Yazarlar kaç kitabının basıldığını gerçekten bilebilir mi?

Sözleşmede, kitap baskı parasının tamamını yazar ödemiş ve basılan kitabın tamamını yazar almış ise belki ama basım parasını yayınevinin ve yazarın ortak karşıladığı sözleşme biçiminde kaç kitabın basıldığından emin olmak zordur.

 

Yazmak zor iştir ama dosyayı bastırmak çok daha zordur. Kitabı tanıtmak-dağıtmak hepsinden zordur. Bireysel yayıncılıkta yazar iyi pazarlamacı olacak ve kitap satacak.  Hem de eşine, dostuna ve “birbirimiz” dediği kişilere satacaktır. Yani yazarın kalem tutan eli paraya bulaşacak. İşin içine bu şekilde para katılır ise yazar da popüler olanı yazacak ve bir an önce kitabının satışını bitirerek, bedava olan ikinci baskının yolunu açacaktır. Bu davranışta etik olmayacaktır. Yazar o gün olmasa bile gelecekte bir gün kalem tutan elin başka maddeye değmesinden rahatsız olacaktır.

 

Zaten yazar bireysel yayıncılığın getirdiği pek çok sıkıntının psikolojik yükünü taşırmaktadır. Her olumsuzluk sözleşmeler gereği yazarı köşeye sıkıştırmaktadır. Dönem dönem yazar ve şairlerden bu konularda yakınma duyulur. “Vallahi ticaretten anlasam, yayınevi kuracağım. Kimse ile uğraşmayacağım”, gibi.

 

Aslında her kişinin yayınevi kurması gerekmiyor.

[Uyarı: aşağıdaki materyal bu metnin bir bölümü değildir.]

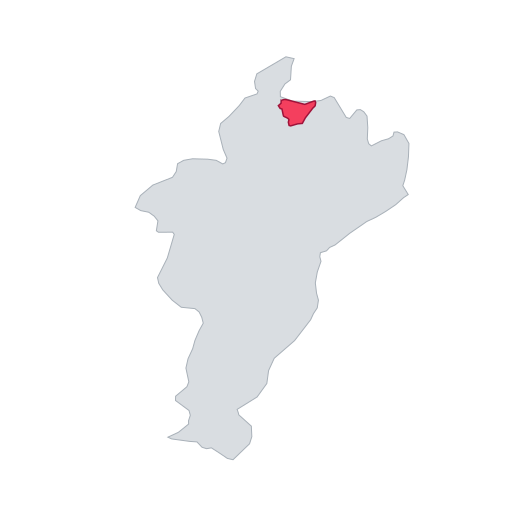 Slovenia, with Sežana highlighted, rotated 135°
{"feature_id": "SVN-1034", "entity_name": "Sežana", "entity_type": "Municipality", "adm_level": 1, "iso_a3": "SVN", "parent_name": "Slovenia", "parent_adm1": "", "projection": "orthographic", "projection_center": [13.883, 45.722], "detail": "fine", "context": "in_parent", "style": "filled", "palette": "rose", "viewbox_px": 512, "rotation_deg": 135, "n_neighbors": 0, "source": "natural_earth", "source_scale": "10m", "svg_char_len": 2152}
<svg xmlns="http://www.w3.org/2000/svg" viewBox="0 0 512 512"><g transform="rotate(135 256 256)"><path d="M446.4,190.2L435.5,186.2L422.5,184.8L420.2,187.2L415.1,189.8L412.6,194.1L415.1,210.7L412.0,213.7L397.3,212.4L392.5,214.5L384.8,226.3L376.7,231.4L366.4,235.2L358.8,239.5L349.1,243.4L340.8,245.8L337.7,251.0L335.8,256.6L336.4,262.0L345.1,272.6L346.5,283.9L345.9,297.9L344.1,305.4L340.9,310.4L320.1,317.3L298.5,329.1L298.1,331.8L308.2,341.8L308.6,344.3L300.5,350.2L299.8,356.1L300.9,362.8L305.4,369.6L307.1,375.8L295.1,380.5L278.8,379.1L259.4,370.7L252.7,372.1L246.2,376.7L239.5,374.8L232.1,369.6L221.7,358.6L216.5,351.8L214.4,344.6L211.6,343.6L207.3,345.7L203.8,354.5L194.3,370.4L187.3,374.7L176.5,373.8L161.5,374.2L152.1,375.5L140.7,369.9L137.9,371.0L137.9,374.7L133.6,380.5L126.6,384.2L94.0,375.7L89.5,368.6L96.8,365.2L107.0,356.2L113.9,357.2L122.4,355.3L126.1,351.4L120.7,339.8L107.3,325.6L100.2,320.1L90.3,316.5L88.7,312.7L94.2,290.2L92.5,287.0L81.4,288.0L78.7,285.7L77.8,281.8L78.6,276.4L86.2,267.7L94.6,260.0L96.9,255.7L96.6,252.3L85.9,248.8L79.4,245.2L74.3,244.0L70.8,246.0L68.2,243.7L65.6,237.2L68.3,227.4L78.0,218.4L88.3,210.3L97.3,204.5L102.5,201.9L104.9,191.8L110.3,192.9L120.9,193.5L132.7,195.8L143.7,198.6L153.4,202.1L173.8,205.8L192.3,207.9L197.9,210.0L202.5,209.8L208.1,212.8L211.4,210.4L213.8,206.3L223.9,201.4L233.1,195.0L239.5,186.9L243.1,180.6L249.4,176.0L256.2,174.6L262.4,172.3L288.5,168.9L315.4,170.8L328.1,166.1L338.5,158.2L353.9,155.7L354.7,155.5L377.8,160.9L379.5,157.4L380.5,155.9L379.6,139.0L386.7,131.2L393.3,127.8L416.3,128.2L419.4,133.2L420.9,141.2L423.2,151.9L427.2,154.7L429.4,158.9L429.2,166.3L433.9,171.7L445.0,186.3L446.4,190.2Z" fill="#d9dde1" stroke="#a8b0b8" stroke-width="1"/><path d="M128.4,348.0L128.4,347.9L127.3,347.8L125.4,346.7L124.1,345.3L114.3,328.7L105.8,324.8L104.6,323.9L105.3,322.3L107.8,320.5L108.6,320.3L111.2,320.4L123.4,318.8L129.5,317.0L133.1,320.0L139.5,323.5L140.3,324.9L138.5,327.8L137.1,328.6L136.2,329.3L136.1,330.5L136.6,332.5L137.2,333.9L137.6,335.4L136.9,336.7L133.7,341.6L134.6,343.2L133.9,346.5L130.3,346.3L128.4,348.0Z" fill="#f43f5e" stroke="#9f1239" stroke-width="1.5"/></g></svg>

Yazarlar-yayıncılar birbirlerinin haklarını kendi hakları gibi korusalar, birbirlerini anlamaya çalışsalar, birbirlerine karşı dürüst olsalar ve sözleşmelerde acemiliklerinden ötürü yazarlar zarar görmese yayıncı da yazarda konumundan hoşnut olur. 

 

Kendi parası ile kitap bastırmak zorunda kalan yazarların haklarının korunması, onların ticari malzeme olarak görülmemesi gerekir. Bunun için başta yasalarda yazarların ve şairlerin hakkını koruyan açık ve net maddeler olmalıdır. Amma her durumda yazar ve şairler olumsuzluklarla karşılaşıldığında, kuşkular oluştuğunda, ilgili bakanlıkla iletişim kurmalılar. Sorunu paylaşmalılar, bilgi almalı ve sorunun çözümü için ne gerekiyor ise yapmalılar. Tabii ki meslek birlikleri de yazarların ve şairlerin tarafındadır.

 

Birçok yazar ve şair kendisine yapılan olumsuzluğu fark ettiği halde susuyor. Bunun nedeni, bütün yayınevlerinin kapılarının yüzlerine kapanacağına dair korkularıdır. Bu korkunun içinde unutulan ise, işini kurallarına göre yapan saygın yayınevlerinin her zaman doğrunun yanında olacağıdır.

 

Bir gün yazarlar-yayıncılar hak ettiği yerde olacaktır. Kalem ve emek mutlaka saygı görecektir.